Overheating can be a sneaky thing, says an official with the B.C. Centre for Disease Control.
Sarah Henderson, environmental health scientific director, said people might not notice that they’re overheating, which especially puts people who are living alone at a higher risk.
B.C. is set to see a heat wave begin this weekend and carry into next week. The province gave the heads up Thursday (Aug. 10). The province issued the warning about the upcoming heat event as part of an update about the latest drought and wildfire conditions.
Henderson said those most at risk include older adults, people with substance-use disorder, anyone with chronic conditions, kidney disease, COPD, heart failure, and people with certain mental illnesses, such as schizophrenia. Some people may also be on medications that affect the body’s ability to thermal regulate, such as medications more often prescribed for conditions like schizophrenia and severe depression.
She highly recommends that if people who take medication regularly are unsure of the possible side effects to consult with a pharmacist.
The body is always trying to maintain 36.6 C, so if the core temperature starts to creep up that’s the first sign you’re overheating.
“What you might notice is that your heart is beating faster than it normally does, you’re breathing faster than you normally do, you feel a headache and you’re starting to sweat quite heavily.”
Those are some of the first signs your body isn’t coping with the heat, and Henderson urges people to pay attention.

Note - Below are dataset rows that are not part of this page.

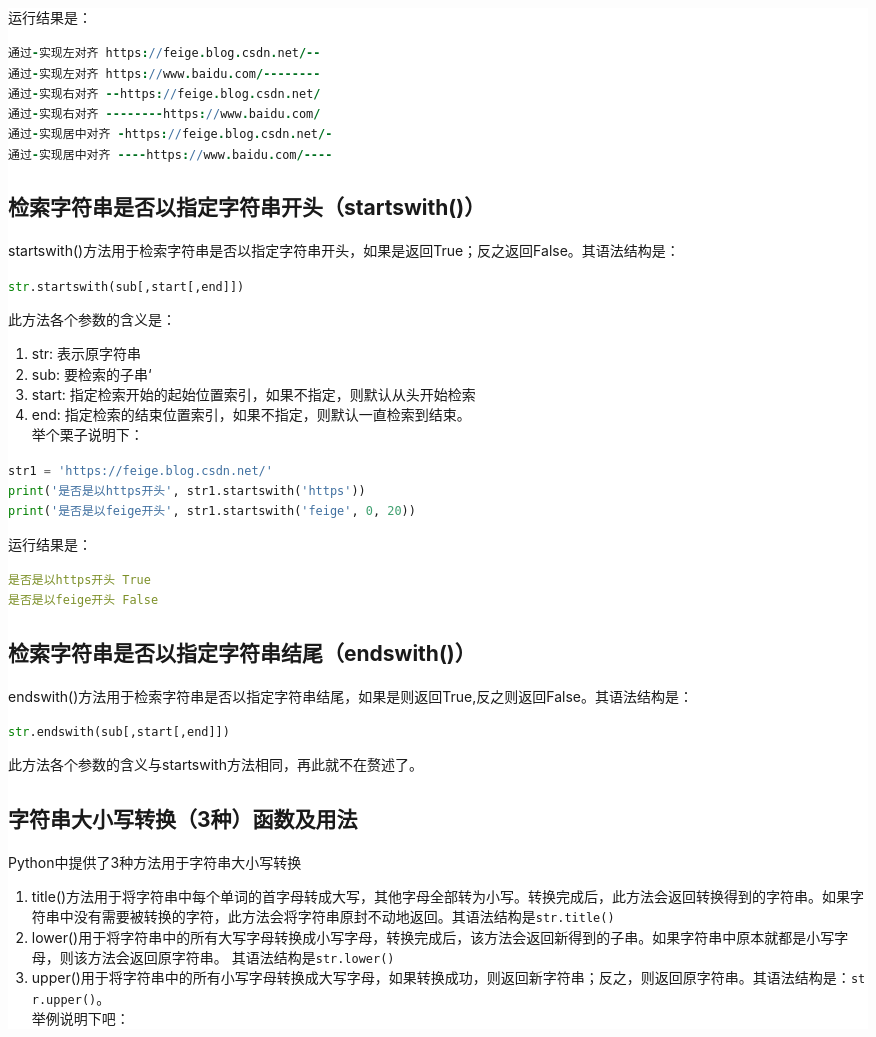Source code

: 运行结果是：

```coffeescript
通过-实现左对齐 https://feige.blog.csdn.net/--
通过-实现左对齐 https://www.baidu.com/--------
通过-实现右对齐 --https://feige.blog.csdn.net/
通过-实现右对齐 --------https://www.baidu.com/
通过-实现居中对齐 -https://feige.blog.csdn.net/-
通过-实现居中对齐 ----https://www.baidu.com/----
```

## 检索字符串是否以指定字符串开头（startswith()）

startswith()方法用于检索字符串是否以指定字符串开头，如果是返回True；反之返回False。其语法结构是：

```python
str.startswith(sub[,start[,end]])
```

此方法各个参数的含义是：

1.  str: 表示原字符串
2.  sub: 要检索的子串‘
3.  start: 指定检索开始的起始位置索引，如果不指定，则默认从头开始检索
4.  end: 指定检索的结束位置索引，如果不指定，则默认一直检索到结束。  
    举个栗子说明下：

```python
str1 = 'https://feige.blog.csdn.net/'
print('是否是以https开头', str1.startswith('https'))
print('是否是以feige开头', str1.startswith('feige', 0, 20))
```

运行结果是：

```yaml
是否是以https开头 True
是否是以feige开头 False
```

## 检索字符串是否以指定字符串结尾（endswith()）

endswith()方法用于检索字符串是否以指定字符串结尾，如果是则返回True,反之则返回False。其语法结构是：

```python
str.endswith(sub[,start[,end]])
```

此方法各个参数的含义与startswith方法相同，再此就不在赘述了。  

## 字符串大小写转换（3种）函数及用法

Python中提供了3种方法用于字符串大小写转换

1.  title()方法用于将字符串中每个单词的首字母转成大写，其他字母全部转为小写。转换完成后，此方法会返回转换得到的字符串。如果字符串中没有需要被转换的字符，此方法会将字符串原封不动地返回。其语法结构是`str.title()`
2.  lower()用于将字符串中的所有大写字母转换成小写字母，转换完成后，该方法会返回新得到的子串。如果字符串中原本就都是小写字母，则该方法会返回原字符串。 其语法结构是`str.lower()`
3.  upper()用于将字符串中的所有小写字母转换成大写字母，如果转换成功，则返回新字符串；反之，则返回原字符串。其语法结构是：`str.upper()`。  
    举例说明下吧：
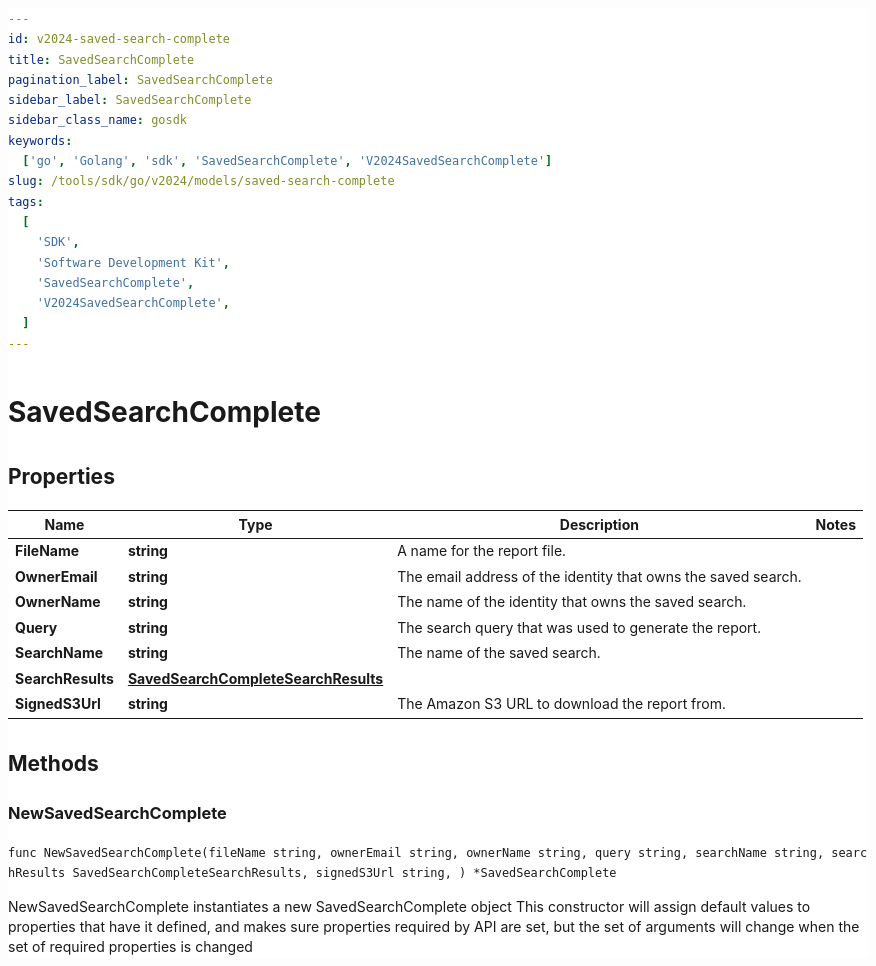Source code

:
 ```yaml
---
id: v2024-saved-search-complete
title: SavedSearchComplete
pagination_label: SavedSearchComplete
sidebar_label: SavedSearchComplete
sidebar_class_name: gosdk
keywords:
  ['go', 'Golang', 'sdk', 'SavedSearchComplete', 'V2024SavedSearchComplete']
slug: /tools/sdk/go/v2024/models/saved-search-complete
tags:
  [
    'SDK',
    'Software Development Kit',
    'SavedSearchComplete',
    'V2024SavedSearchComplete',
  ]
---
```


# SavedSearchComplete

## Properties

| Name | Type | Description | Notes |
| --- | --- | --- | --- |
| **FileName** | **string** | A name for the report file. |
| **OwnerEmail** | **string** | The email address of the identity that owns the saved search. |
| **OwnerName** | **string** | The name of the identity that owns the saved search. |
| **Query** | **string** | The search query that was used to generate the report. |
| **SearchName** | **string** | The name of the saved search. |
| **SearchResults** | [**SavedSearchCompleteSearchResults**](saved-search-complete-search-results) |  |
| **SignedS3Url** | **string** | The Amazon S3 URL to download the report from. |

## Methods

### NewSavedSearchComplete

`func NewSavedSearchComplete(fileName string, ownerEmail string, ownerName string, query string, searchName string, searchResults SavedSearchCompleteSearchResults, signedS3Url string, ) *SavedSearchComplete`

NewSavedSearchComplete instantiates a new SavedSearchComplete object This constructor will assign default values to properties that have it defined, and makes sure properties required by API are set, but the set of arguments will change when the set of required properties is changed
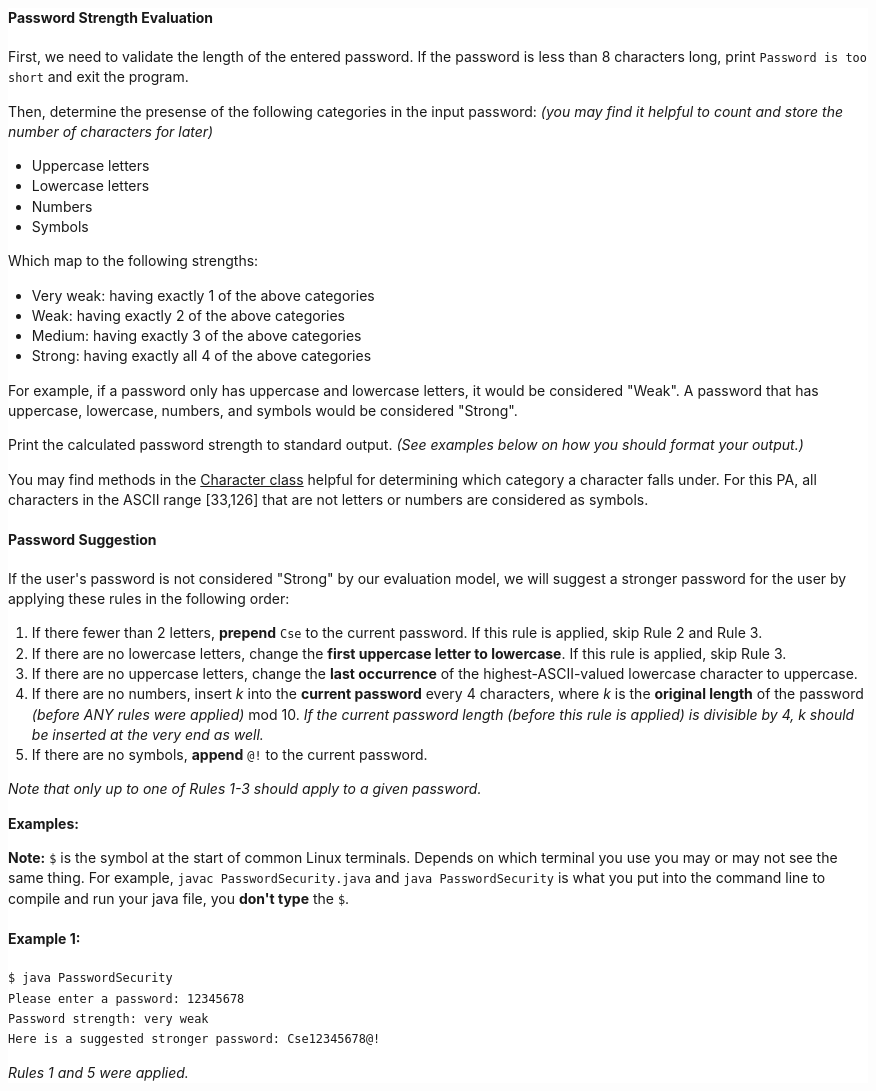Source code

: #### Password Strength Evaluation

First, we need to validate the length of the entered password. If the password is less than 8 characters long, print `Password is too short` and exit the program.

Then, determine the presense of the following categories in the input password: *(you may find it helpful to count and store the number of characters for later)*
- Uppercase letters
- Lowercase letters
- Numbers
- Symbols

Which map to the following strengths:
- Very weak: having exactly 1 of the above categories
- Weak: having exactly 2 of the above categories
- Medium: having exactly 3 of the above categories
- Strong: having exactly all 4 of the above categories

For example, if a password only has uppercase and lowercase letters, it would be considered "Weak". A password that has uppercase, lowercase, numbers, and symbols would be considered "Strong".

Print the calculated password strength to standard output. *(See examples below on how you should format your output.)*

You may find methods in the [Character class](https://docs.oracle.com/en/java/javase/17/docs/api/java.base/java/lang/Character.html) helpful for determining which category a character falls under. For this PA, all characters in the ASCII range [33,126] that are not letters or numbers are considered as symbols.

#### Password Suggestion

If the user's password is not considered "Strong" by our evaluation model, we will suggest a stronger password for the user by applying these rules in the following order:
1. If there fewer than 2 letters, **prepend** `Cse` to the current password. If this rule is applied, skip Rule 2 and Rule 3.
2. If there are no lowercase letters, change the **first uppercase letter to lowercase**. If this rule is applied, skip Rule 3.
3. If there are no uppercase letters, change the **last occurrence** of the highest-ASCII-valued lowercase character to uppercase.
4. If there are no numbers, insert $k$ into the **current password** every 4 characters, where $k$ is the **original length** of the password *(before ANY rules were applied)* mod 10.
*If the current password length (before this rule is applied) is divisible by 4,* $k$ *should be inserted at the very end as well.*
6. If there are no symbols, **append** `@!` to the current password.

*Note that only up to one of Rules 1-3 should apply to a given password.*

**Examples:**

**Note:** `$` is the symbol at the start of common Linux terminals. Depends on which terminal you use you may or may not see the same thing. For example, `javac PasswordSecurity.java` and `java PasswordSecurity` is what you put into the command line to compile and run your java file, you **don't type** the `$`.

#### Example 1:
```
$ java PasswordSecurity
Please enter a password: 12345678
Password strength: very weak
Here is a suggested stronger password: Cse12345678@!
```
*Rules 1 and 5 were applied.*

If you don’t cool down, it could progress from heat-related illness or exhaustion into the dangerous territory of heat stroke, which includes symptoms such as dizziness, fainting, not thinking clearly, nauseau and you might stop sweating.
“Those are the signs that you are dangerously overheated and need immediate medical attention.”
Emergency Management Minister Bowinn Ma said the heat wave is expected to start this weekend over Vancouver Island and the southwest with higher-than-normal temperatures, then move over the Interior through the week. Ma said the temperatures may trigger heat warnings, adding that it could poses risks to some individuals.
“It is not expected to be as extreme as the event we experienced in June and July of 2021,” she said.
Ma noted that days are shorter and nights are longer in August than in June, which allows for temperatures to drop overnight. She added B.C. has learned a lot from the 2021 heat dome, the most significant lesson being that heat-related deaths can happen in Canada.
“Two to three years ago, extreme heat wasn’t exactly seen as a hazard that Canadians could be subjected to,” she said.
Henderson added that one of the best things people can do is stay in the coolest environment possible, like a basement or public places such as community centres, libraries or malls.
“The room doesn’t have to be down at 20 C or anything, usually room temperatures of 26 C or less are generally safe for everyone,” she explained about using air conditioners.